Tarea a realizar >> Indica si cada afirmación concuerda con el texto sobre la motivación, respondiendo sí o no y citando literalmente las palabras que lo deciden. 1. Se aconseja colocar la lista de beneficios en un lugar donde se vea. 2. Se aconseja ser duro con uno mismo cuando no se alcanza una meta pequeña. 3. Se afirma que los éxitos enseñan más que los fracasos.

Fragmento de la página >>
──────

Pasos para motivarte a ti mismo
Encontrar la motivación para llevar a cabo aquello que no nos gusta o que no nos apetece en un momento dado nos cuesta mucho, y más aún mantenerla para conseguir nuestra meta.

Sin embargo, aquello que nos cuesta hacer, ya sea terminar un proyecto de trabajo, estudiar, renunciar a un alimento por otro más saludable o simplemente hacer algo de ejercicio, suele reportarnos más beneficios a la larga que hacer lo que realmente en ese momento nos apetece. Por ello, es importante aprender a encontrar y a mantener la motivación para lograrlas.

Para ello debemos comenzar cambiando nuestra forma de verlo. Seguramente la idea de quedarte en casa trabajando en lugar de salir a pasear o ir con los amigos no te resulta atractiva, pero debes darle la vuelta y encontrar lo positivo en ese comportamiento, como lograr ese ascenso que persigues, mantener tu puesto de trabajo o simplemente sentirte bien contigo mismo. Una vez que lo positivamos el objetivo se vuelve más atractivo. Haz una lista de todos los beneficios que tendrá para ti aquello que haces y ponla en lugar visible, para ayudarte en los momentos en los que la motivación flaquea.

Si la meta es más a largo plazo, divídela en metas más pequeñas que sean asequibles y que te vayan proporcionando autoconfianza y una motivación adicional. Sé flexible si ves que alguna de las metas que te has trazado es más complicada de lo que pensabas. Reorganiza tu plan y divídela de nuevo en metas más pequeñas.

Cuando logres una pequeña meta, date una pequeña recompensa por ello, pero cuando no la logres no te machaques a ti mismo. Mientras estamos en el camino de lograr una meta, los fracasos nos enseñan mucho más que los éxitos. Mira el error en perspectiva, aprende de él y con ese nuevo bagaje intenta de nuevo tu meta.

──────

Entradas guardadas >>

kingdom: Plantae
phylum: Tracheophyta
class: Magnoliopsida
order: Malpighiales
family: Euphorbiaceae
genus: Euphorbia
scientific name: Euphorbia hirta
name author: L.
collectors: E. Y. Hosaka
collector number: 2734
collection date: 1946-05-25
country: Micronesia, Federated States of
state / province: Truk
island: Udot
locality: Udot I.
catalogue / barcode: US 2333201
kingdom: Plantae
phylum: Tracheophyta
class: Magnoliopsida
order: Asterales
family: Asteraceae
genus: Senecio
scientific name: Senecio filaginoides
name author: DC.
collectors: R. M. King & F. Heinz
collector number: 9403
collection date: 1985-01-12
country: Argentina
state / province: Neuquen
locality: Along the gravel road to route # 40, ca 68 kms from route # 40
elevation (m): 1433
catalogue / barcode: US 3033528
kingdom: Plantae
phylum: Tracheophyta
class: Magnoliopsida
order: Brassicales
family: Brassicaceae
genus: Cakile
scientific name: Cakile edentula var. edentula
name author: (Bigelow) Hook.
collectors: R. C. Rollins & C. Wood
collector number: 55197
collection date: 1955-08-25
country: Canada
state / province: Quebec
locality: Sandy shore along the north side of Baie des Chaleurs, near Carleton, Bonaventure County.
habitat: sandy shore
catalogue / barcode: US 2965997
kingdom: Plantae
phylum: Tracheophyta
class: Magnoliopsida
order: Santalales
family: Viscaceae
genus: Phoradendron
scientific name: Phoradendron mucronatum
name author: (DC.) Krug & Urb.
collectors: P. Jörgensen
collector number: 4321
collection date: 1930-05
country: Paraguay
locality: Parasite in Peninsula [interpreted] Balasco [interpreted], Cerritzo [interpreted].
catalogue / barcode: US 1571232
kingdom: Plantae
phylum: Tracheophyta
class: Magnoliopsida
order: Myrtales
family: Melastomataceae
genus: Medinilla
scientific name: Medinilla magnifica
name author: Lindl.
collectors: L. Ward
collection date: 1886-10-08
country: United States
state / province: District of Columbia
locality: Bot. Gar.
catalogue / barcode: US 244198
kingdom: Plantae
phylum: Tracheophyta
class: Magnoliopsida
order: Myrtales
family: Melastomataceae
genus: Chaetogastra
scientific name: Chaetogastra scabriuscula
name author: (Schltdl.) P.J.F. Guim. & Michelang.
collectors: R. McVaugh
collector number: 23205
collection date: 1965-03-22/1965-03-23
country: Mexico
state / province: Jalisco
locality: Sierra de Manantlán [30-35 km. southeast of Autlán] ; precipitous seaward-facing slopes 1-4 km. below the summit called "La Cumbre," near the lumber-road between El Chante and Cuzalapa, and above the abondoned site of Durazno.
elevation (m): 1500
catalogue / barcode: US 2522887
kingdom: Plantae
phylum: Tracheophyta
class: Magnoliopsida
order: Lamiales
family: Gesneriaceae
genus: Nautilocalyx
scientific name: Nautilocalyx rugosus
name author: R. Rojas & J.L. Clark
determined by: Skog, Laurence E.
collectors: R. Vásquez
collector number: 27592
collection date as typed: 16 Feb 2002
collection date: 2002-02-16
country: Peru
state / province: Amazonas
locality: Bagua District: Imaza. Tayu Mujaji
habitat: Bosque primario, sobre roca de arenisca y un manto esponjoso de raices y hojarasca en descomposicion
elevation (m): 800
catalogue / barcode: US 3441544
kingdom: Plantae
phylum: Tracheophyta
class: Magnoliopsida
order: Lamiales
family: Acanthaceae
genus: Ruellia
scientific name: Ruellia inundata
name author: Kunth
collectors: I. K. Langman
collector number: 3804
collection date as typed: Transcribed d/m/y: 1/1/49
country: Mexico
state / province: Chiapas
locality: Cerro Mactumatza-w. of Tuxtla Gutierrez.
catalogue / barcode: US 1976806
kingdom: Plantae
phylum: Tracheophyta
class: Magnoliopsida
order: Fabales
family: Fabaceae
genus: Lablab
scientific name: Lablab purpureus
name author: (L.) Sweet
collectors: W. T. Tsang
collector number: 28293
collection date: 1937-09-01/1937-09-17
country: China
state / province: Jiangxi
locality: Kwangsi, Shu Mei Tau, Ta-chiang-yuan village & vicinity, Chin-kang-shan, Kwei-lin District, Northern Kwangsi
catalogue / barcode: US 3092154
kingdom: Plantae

──────

Resultado del ejercicio >>
1. Sí: «ponla en lugar visible».
2. No: «cuando no la logres no te machaques a ti mismo».
3. No: «los fracasos nos enseñan mucho más que los éxitos».